■ What you need to do
Reproduce every item below word for word, omitting the pictures.

*** Data extract ***

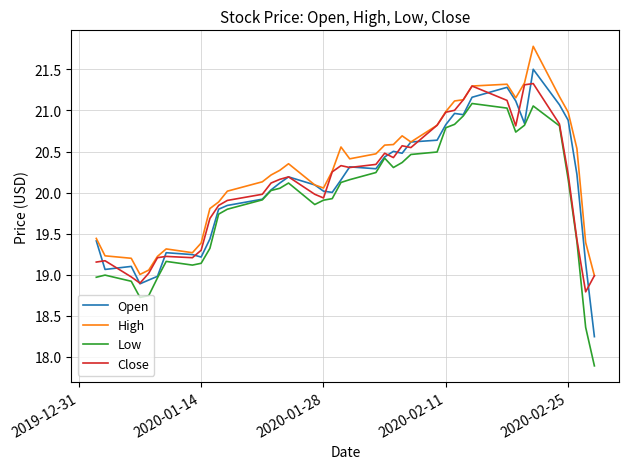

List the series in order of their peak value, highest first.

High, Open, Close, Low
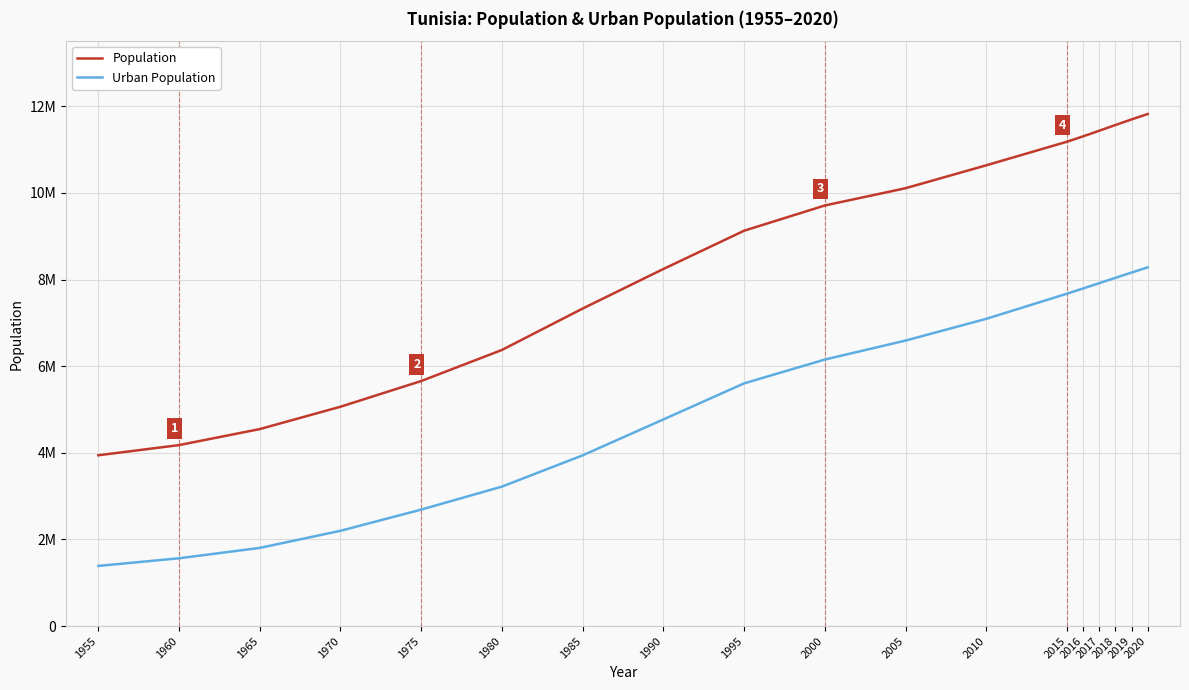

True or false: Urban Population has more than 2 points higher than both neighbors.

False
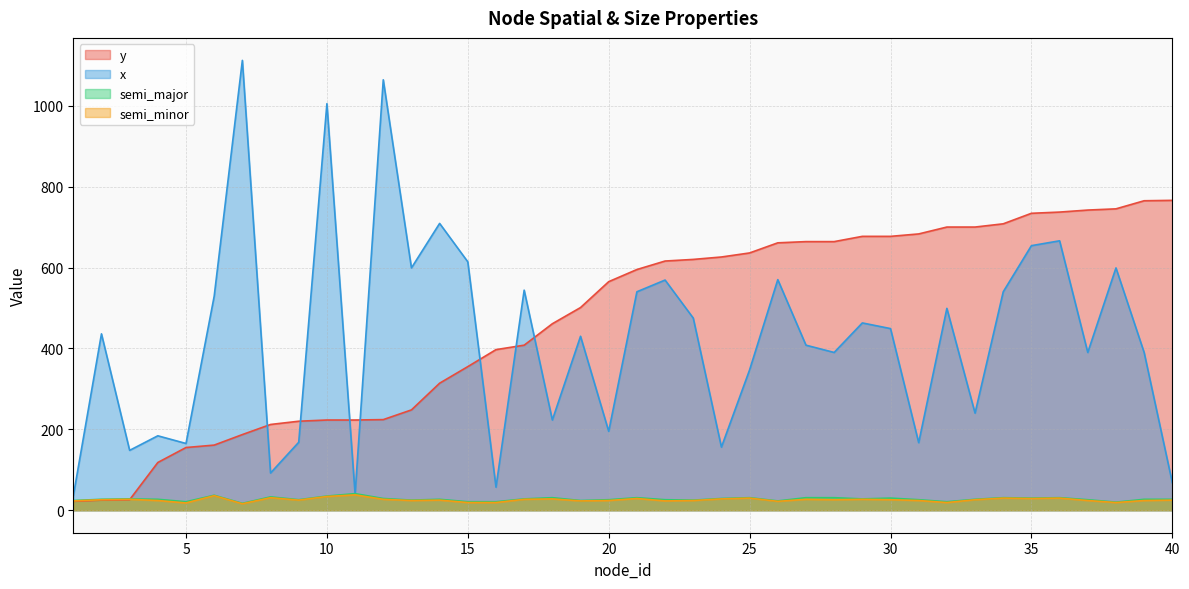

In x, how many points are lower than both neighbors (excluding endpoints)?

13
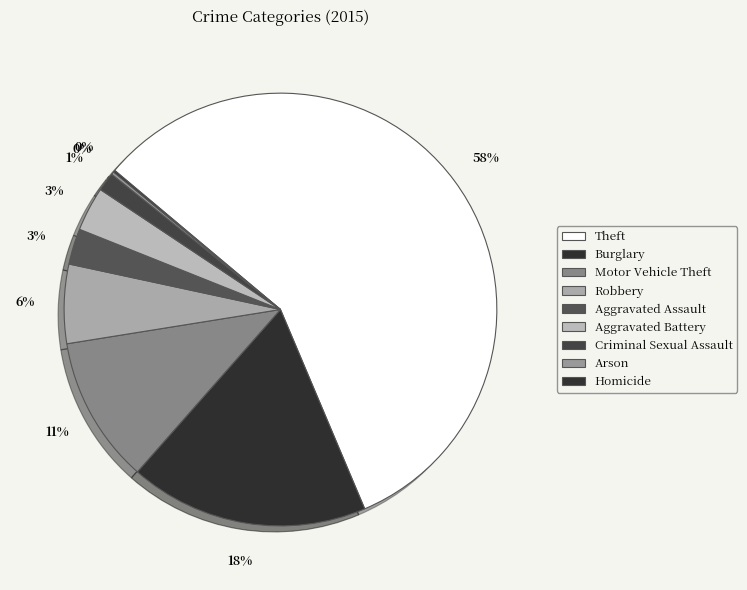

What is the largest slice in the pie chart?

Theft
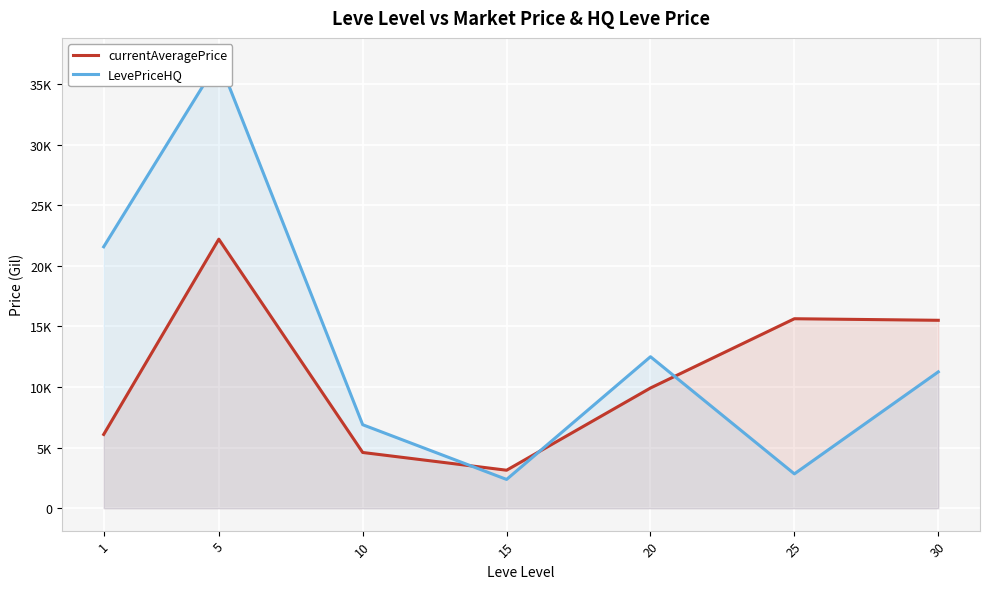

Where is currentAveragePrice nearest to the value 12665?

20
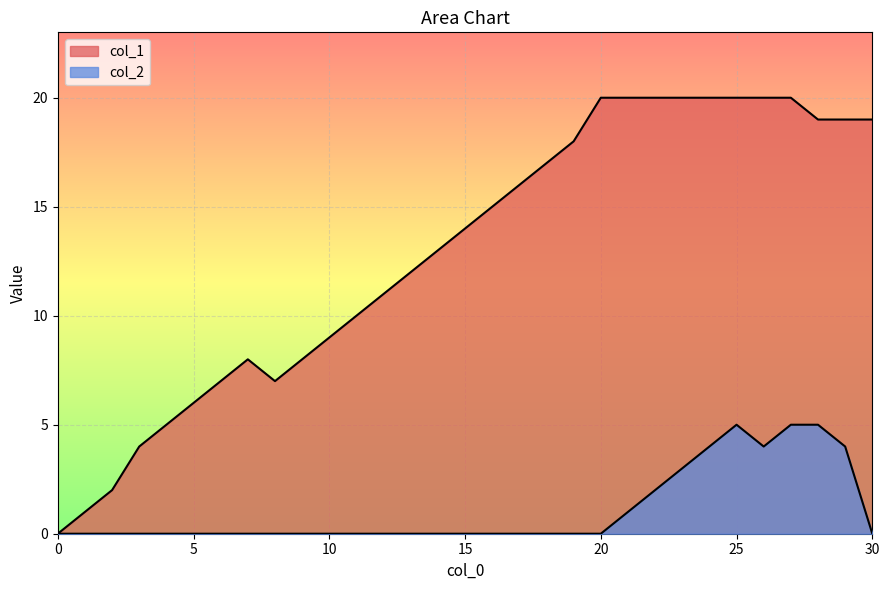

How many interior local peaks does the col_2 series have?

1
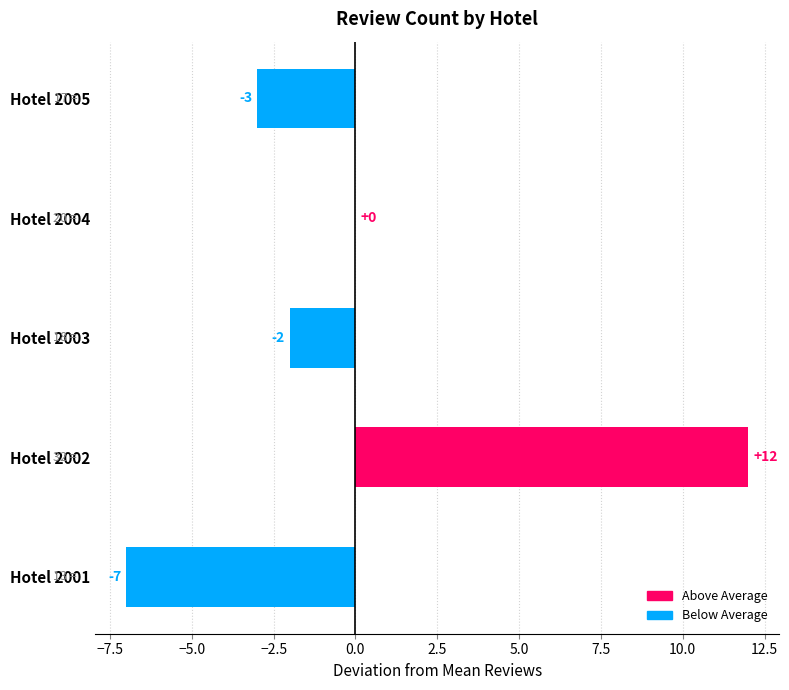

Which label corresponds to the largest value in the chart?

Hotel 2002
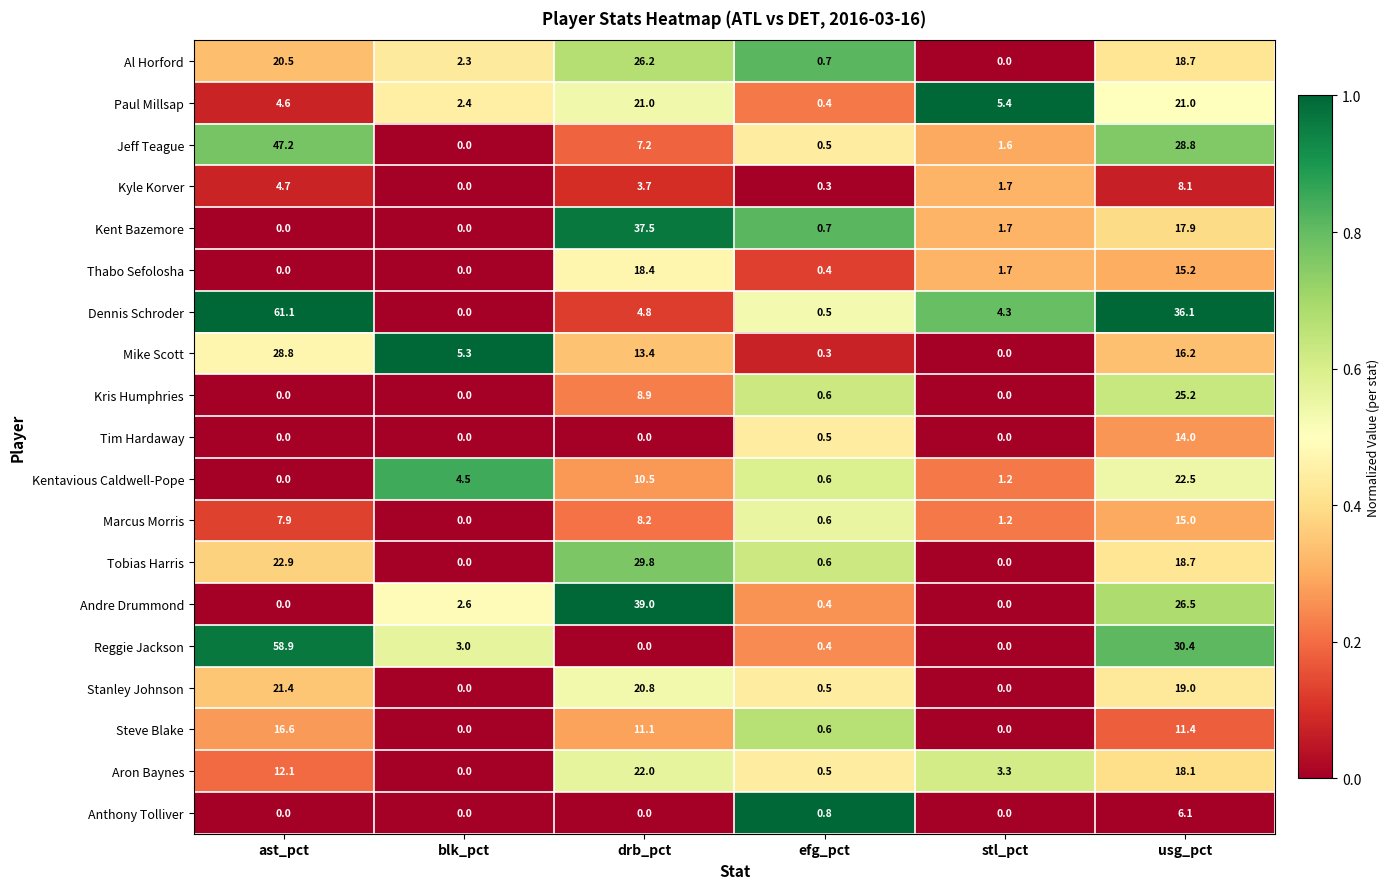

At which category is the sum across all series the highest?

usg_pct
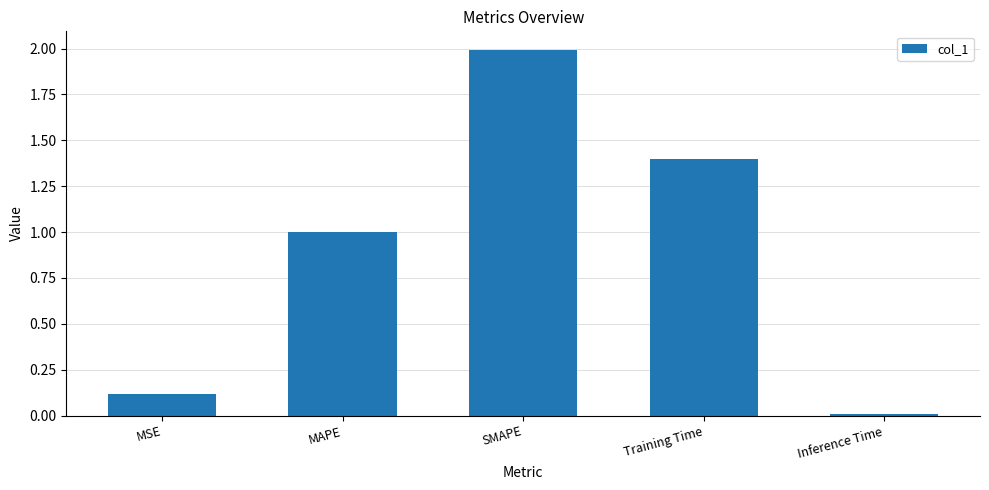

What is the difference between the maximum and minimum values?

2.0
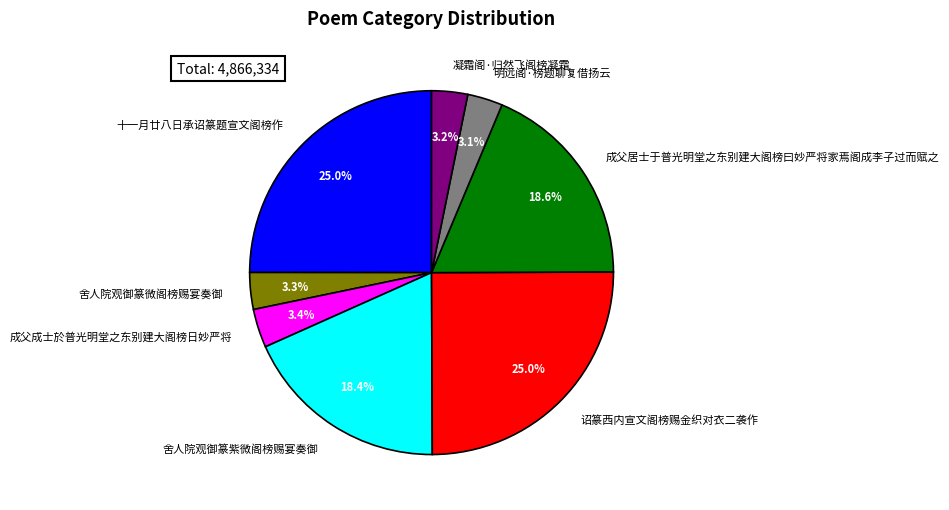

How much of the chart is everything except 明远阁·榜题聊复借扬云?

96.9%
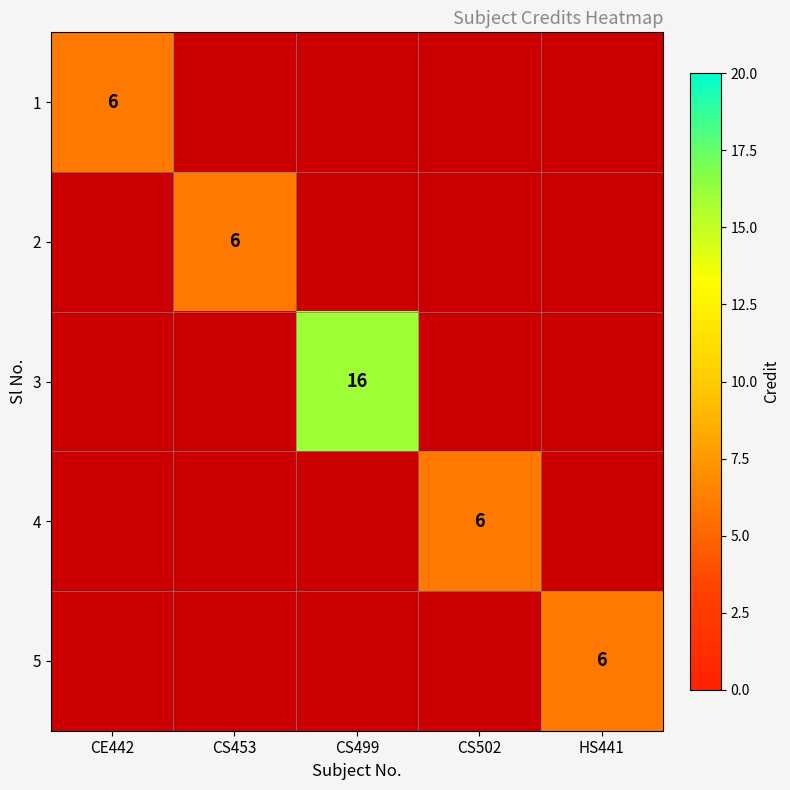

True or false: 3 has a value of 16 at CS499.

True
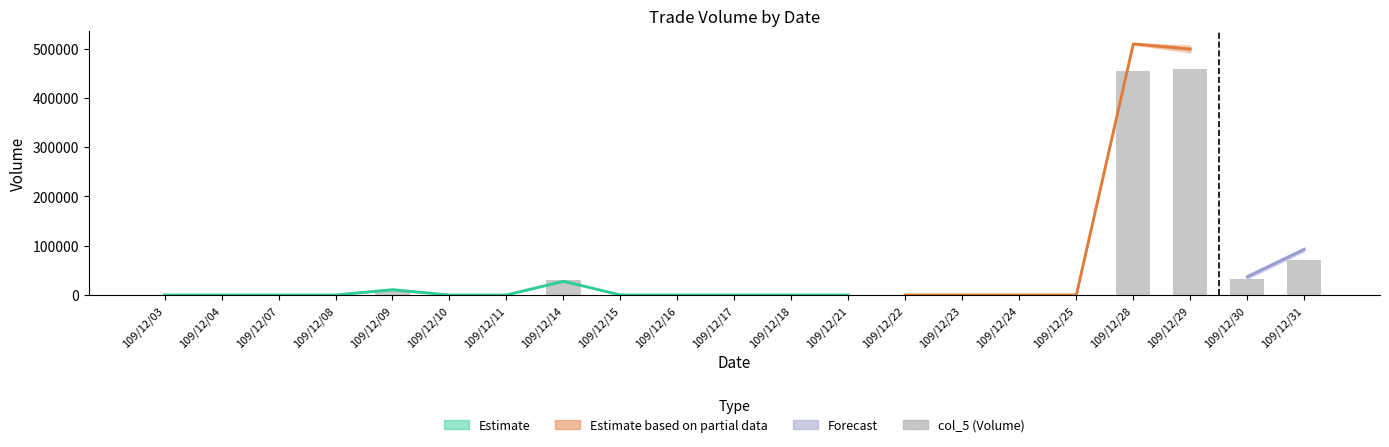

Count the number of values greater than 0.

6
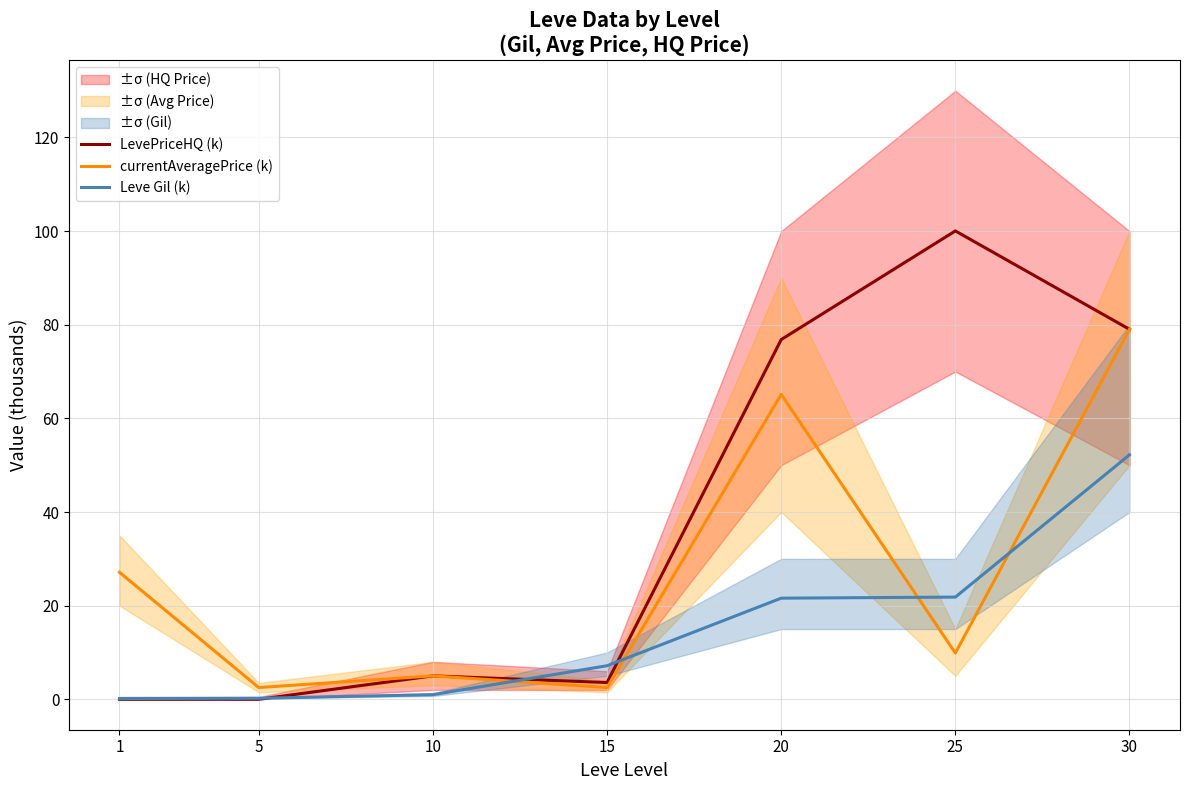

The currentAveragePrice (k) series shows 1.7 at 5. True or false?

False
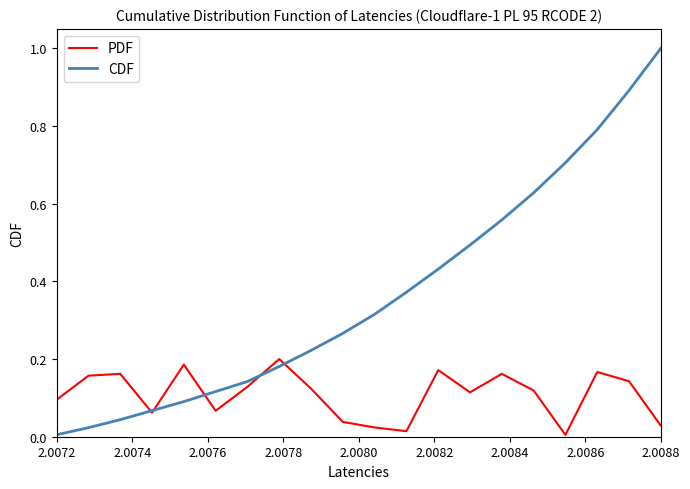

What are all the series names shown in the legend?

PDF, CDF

*** End of Data extract ***

■ Answer for this exercise
List the series in order of their peak value, highest first.

High, Open, Close, Low

True or false: Urban Population has more than 2 points higher than both neighbors.

False

In x, how many points are lower than both neighbors (excluding endpoints)?

13

What is the largest slice in the pie chart?

Theft

Where is currentAveragePrice nearest to the value 12665?

20

How many interior local peaks does the col_2 series have?

1

Which label corresponds to the largest value in the chart?

Hotel 2002

At which category is the sum across all series the highest?

usg_pct

What is the difference between the maximum and minimum values?

2.0

How much of the chart is everything except 明远阁·榜题聊复借扬云?

96.9%

True or false: 3 has a value of 16 at CS499.

True

Count the number of values greater than 0.

6

The currentAveragePrice (k) series shows 1.7 at 5. True or false?

False

What are all the series names shown in the legend?

PDF, CDF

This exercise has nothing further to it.